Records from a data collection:
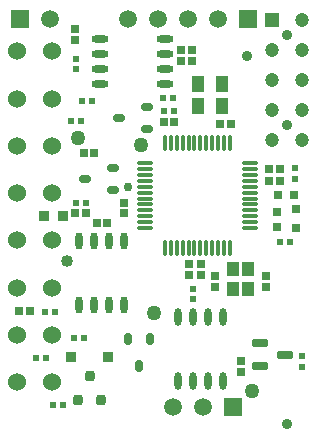
<source format=gbr>
%TF.GenerationSoftware,Altium Limited,Altium Designer,20.2.5 (213)*%
G04 Layer_Color=255*
%FSLAX25Y25*%
%MOIN*%
%TF.SameCoordinates,C9AA4840-3426-47ED-90B3-6D3E683A03ED*%
%TF.FilePolarity,Positive*%
%TF.FileFunction,Pads,Bot*%
%TF.Part,Single*%
G01*
G75*
%TA.AperFunction,SMDPad,CuDef*%
%ADD17R,0.03347X0.03543*%
%ADD18R,0.02165X0.02362*%
%ADD29R,0.02520X0.02677*%
%ADD30R,0.02677X0.02520*%
%ADD31R,0.02362X0.02165*%
%ADD34C,0.04000*%
%TA.AperFunction,ComponentPad*%
%ADD47C,0.06000*%
%ADD48R,0.05906X0.05906*%
%ADD49C,0.05906*%
%TA.AperFunction,ViaPad*%
%ADD50C,0.03543*%
%TA.AperFunction,SMDPad,CuDef*%
%ADD54R,0.03543X0.03740*%
%ADD55O,0.05906X0.01102*%
%ADD56O,0.01102X0.05906*%
G04:AMPARAMS|DCode=57|XSize=25.59mil|YSize=37.4mil|CornerRadius=6.4mil|HoleSize=0mil|Usage=FLASHONLY|Rotation=180.000|XOffset=0mil|YOffset=0mil|HoleType=Round|Shape=RoundedRectangle|*
%AMROUNDEDRECTD57*
21,1,0.02559,0.02461,0,0,180.0*
21,1,0.01280,0.03740,0,0,180.0*
1,1,0.01280,-0.00640,0.01230*
1,1,0.01280,0.00640,0.01230*
1,1,0.01280,0.00640,-0.01230*
1,1,0.01280,-0.00640,-0.01230*
%
%ADD57ROUNDEDRECTD57*%
G04:AMPARAMS|DCode=58|XSize=23.62mil|YSize=51.18mil|CornerRadius=2.36mil|HoleSize=0mil|Usage=FLASHONLY|Rotation=270.000|XOffset=0mil|YOffset=0mil|HoleType=Round|Shape=RoundedRectangle|*
%AMROUNDEDRECTD58*
21,1,0.02362,0.04646,0,0,270.0*
21,1,0.01890,0.05118,0,0,270.0*
1,1,0.00472,-0.02323,-0.00945*
1,1,0.00472,-0.02323,0.00945*
1,1,0.00472,0.02323,0.00945*
1,1,0.00472,0.02323,-0.00945*
%
%ADD58ROUNDEDRECTD58*%
G04:AMPARAMS|DCode=59|XSize=31.5mil|YSize=35.43mil|CornerRadius=7.87mil|HoleSize=0mil|Usage=FLASHONLY|Rotation=0.000|XOffset=0mil|YOffset=0mil|HoleType=Round|Shape=RoundedRectangle|*
%AMROUNDEDRECTD59*
21,1,0.03150,0.01968,0,0,0.0*
21,1,0.01575,0.03543,0,0,0.0*
1,1,0.01575,0.00787,-0.00984*
1,1,0.01575,-0.00787,-0.00984*
1,1,0.01575,-0.00787,0.00984*
1,1,0.01575,0.00787,0.00984*
%
%ADD59ROUNDEDRECTD59*%
%ADD60O,0.05709X0.02362*%
%ADD61O,0.02362X0.05906*%
%ADD62R,0.03937X0.05315*%
%ADD63R,0.03937X0.05315*%
%ADD64R,0.04724X0.04724*%
%TA.AperFunction,BGAPad,CuDef*%
%ADD65C,0.04724*%
%TA.AperFunction,SMDPad,CuDef*%
%ADD66R,0.03937X0.04724*%
%ADD67R,0.03150X0.02756*%
%ADD68R,0.03150X0.03150*%
%ADD69O,0.02362X0.05709*%
G04:AMPARAMS|DCode=70|XSize=25.59mil|YSize=37.4mil|CornerRadius=6.4mil|HoleSize=0mil|Usage=FLASHONLY|Rotation=90.000|XOffset=0mil|YOffset=0mil|HoleType=Round|Shape=RoundedRectangle|*
%AMROUNDEDRECTD70*
21,1,0.02559,0.02461,0,0,90.0*
21,1,0.01280,0.03740,0,0,90.0*
1,1,0.01280,0.01230,0.00640*
1,1,0.01280,0.01230,-0.00640*
1,1,0.01280,-0.01230,-0.00640*
1,1,0.01280,-0.01230,0.00640*
%
%ADD70ROUNDEDRECTD70*%
%ADD71R,0.02756X0.03150*%
%ADD72C,0.05000*%
%ADD73C,0.03000*%
D17*
X23732Y72952D02*
D03*
X17629D02*
D03*
D18*
X67100Y45327D02*
D03*
Y48673D02*
D03*
X28179Y125400D02*
D03*
Y122054D02*
D03*
X103400Y26273D02*
D03*
Y22927D02*
D03*
X101100Y85595D02*
D03*
Y88942D02*
D03*
D29*
X69700Y53528D02*
D03*
Y57072D02*
D03*
X27800Y131728D02*
D03*
Y135272D02*
D03*
X65900Y53528D02*
D03*
Y57072D02*
D03*
X44200Y74028D02*
D03*
Y77572D02*
D03*
X91600Y52972D02*
D03*
Y49428D02*
D03*
X74435Y49428D02*
D03*
Y52972D02*
D03*
X83100Y21228D02*
D03*
Y24772D02*
D03*
D30*
X30728Y94100D02*
D03*
X34272D02*
D03*
X96172Y84900D02*
D03*
X92628D02*
D03*
X79672Y103800D02*
D03*
X76128D02*
D03*
X9228Y41300D02*
D03*
X12772D02*
D03*
X27761Y73960D02*
D03*
X31305D02*
D03*
X63100Y124800D02*
D03*
X66643D02*
D03*
X92628Y88700D02*
D03*
X96172D02*
D03*
X60872Y104500D02*
D03*
X57328D02*
D03*
X66643Y128500D02*
D03*
X63100D02*
D03*
X35028Y70700D02*
D03*
X38572D02*
D03*
D31*
X21273Y41100D02*
D03*
X17927D02*
D03*
X28027Y77600D02*
D03*
X31373D02*
D03*
X33473Y111400D02*
D03*
X30127D02*
D03*
X26327Y104900D02*
D03*
X29673D02*
D03*
X30873Y32600D02*
D03*
X27527D02*
D03*
X18173Y25900D02*
D03*
X14827D02*
D03*
X20327Y10100D02*
D03*
X23673D02*
D03*
X57027Y112400D02*
D03*
X60373D02*
D03*
X60773Y108100D02*
D03*
X57427D02*
D03*
X96127Y64500D02*
D03*
X99473D02*
D03*
D34*
X25100Y58200D02*
D03*
D47*
X20125Y127976D02*
D03*
Y112228D02*
D03*
Y96480D02*
D03*
Y80732D02*
D03*
Y64984D02*
D03*
Y49236D02*
D03*
Y33488D02*
D03*
Y17740D02*
D03*
X8314Y127976D02*
D03*
Y112228D02*
D03*
Y96480D02*
D03*
Y80732D02*
D03*
Y64984D02*
D03*
Y49236D02*
D03*
Y33488D02*
D03*
Y17740D02*
D03*
D48*
X85400Y138800D02*
D03*
X80600Y9600D02*
D03*
X9500Y138800D02*
D03*
D49*
X75400D02*
D03*
X65400D02*
D03*
X55400D02*
D03*
X45400D02*
D03*
X70600Y9600D02*
D03*
X60600D02*
D03*
X19500Y138800D02*
D03*
D50*
X85293Y126597D02*
D03*
X98400Y3703D02*
D03*
Y103500D02*
D03*
Y133500D02*
D03*
D54*
X26499Y26000D02*
D03*
X38901D02*
D03*
D55*
X51179Y90727D02*
D03*
Y88758D02*
D03*
Y86790D02*
D03*
Y84821D02*
D03*
Y82853D02*
D03*
Y80884D02*
D03*
Y78916D02*
D03*
Y76947D02*
D03*
Y74979D02*
D03*
Y73010D02*
D03*
Y71042D02*
D03*
Y69073D02*
D03*
X86021D02*
D03*
Y71042D02*
D03*
Y73010D02*
D03*
Y74979D02*
D03*
Y76947D02*
D03*
Y78916D02*
D03*
Y80884D02*
D03*
Y82853D02*
D03*
Y84821D02*
D03*
Y86790D02*
D03*
Y88758D02*
D03*
Y90727D02*
D03*
D56*
X57773Y62479D02*
D03*
X59742D02*
D03*
X61710D02*
D03*
X63679D02*
D03*
X65647D02*
D03*
X67616D02*
D03*
X69584D02*
D03*
X71553D02*
D03*
X73521D02*
D03*
X75490D02*
D03*
X77458D02*
D03*
X79427D02*
D03*
Y97321D02*
D03*
X77458D02*
D03*
X75490D02*
D03*
X73521D02*
D03*
X71553D02*
D03*
X69584D02*
D03*
X67616D02*
D03*
X65647D02*
D03*
X63679D02*
D03*
X61710D02*
D03*
X59742D02*
D03*
X57773D02*
D03*
D57*
X45429Y32226D02*
D03*
X52910D02*
D03*
X49169Y22974D02*
D03*
D58*
X97832Y26867D02*
D03*
X89564Y30608D02*
D03*
Y23127D02*
D03*
D59*
X36440Y11863D02*
D03*
X32700Y19737D02*
D03*
X28960Y11863D02*
D03*
D60*
X57728Y132200D02*
D03*
Y127200D02*
D03*
Y122200D02*
D03*
Y117200D02*
D03*
X36272Y132200D02*
D03*
Y127200D02*
D03*
Y122200D02*
D03*
Y117200D02*
D03*
D61*
X77200Y18061D02*
D03*
X72200D02*
D03*
X67200D02*
D03*
X62200D02*
D03*
X77200Y39321D02*
D03*
X72200D02*
D03*
X67200D02*
D03*
X62200D02*
D03*
D62*
X76843Y117100D02*
D03*
D63*
X68757D02*
D03*
X76843Y109900D02*
D03*
X68757D02*
D03*
D64*
X93400Y138500D02*
D03*
D65*
X103400D02*
D03*
Y128500D02*
D03*
X93400D02*
D03*
Y118500D02*
D03*
X103400D02*
D03*
X93400Y108500D02*
D03*
X103400D02*
D03*
X93400Y98500D02*
D03*
X103400D02*
D03*
D66*
X85560Y55549D02*
D03*
X80441D02*
D03*
X85560Y48856D02*
D03*
X80441D02*
D03*
D67*
X100707Y79977D02*
D03*
X95589D02*
D03*
D68*
X101400Y75550D02*
D03*
Y69250D02*
D03*
D69*
X29000Y64860D02*
D03*
X34000D02*
D03*
X39000D02*
D03*
X44000D02*
D03*
X29000Y43403D02*
D03*
X34000D02*
D03*
X39000D02*
D03*
X44000D02*
D03*
D70*
X42574Y105800D02*
D03*
X51826Y102060D02*
D03*
Y109540D02*
D03*
X31174Y85500D02*
D03*
X40426Y81760D02*
D03*
Y89240D02*
D03*
D71*
X95300Y69337D02*
D03*
Y74455D02*
D03*
D72*
X49700Y96700D02*
D03*
X54200Y40700D02*
D03*
X28900Y99000D02*
D03*
X86800Y14900D02*
D03*
D73*
X45400Y82696D02*
D03*
%TF.MD5,56554ca514193c1c60f11fa1a71e7c2b*%
M02*

</source>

• [REQUIRED ACTION] Extract each line holding the word "CornerRadius" from the records.

• [RESPONSE AREA]
G04:AMPARAMS|DCode=57|XSize=25.59mil|YSize=37.4mil|CornerRadius=6.4mil|HoleSize=0mil|Usage=FLASHONLY|Rotation=180.000|XOffset=0mil|YOffset=0mil|HoleType=Round|Shape=RoundedRectangle|*
G04:AMPARAMS|DCode=58|XSize=23.62mil|YSize=51.18mil|CornerRadius=2.36mil|HoleSize=0mil|Usage=FLASHONLY|Rotation=270.000|XOffset=0mil|YOffset=0mil|HoleType=Round|Shape=RoundedRectangle|*
G04:AMPARAMS|DCode=59|XSize=31.5mil|YSize=35.43mil|CornerRadius=7.87mil|HoleSize=0mil|Usage=FLASHONLY|Rotation=0.000|XOffset=0mil|YOffset=0mil|HoleType=Round|Shape=RoundedRectangle|*
G04:AMPARAMS|DCode=70|XSize=25.59mil|YSize=37.4mil|CornerRadius=6.4mil|HoleSize=0mil|Usage=FLASHONLY|Rotation=90.000|XOffset=0mil|YOffset=0mil|HoleType=Round|Shape=RoundedRectangle|*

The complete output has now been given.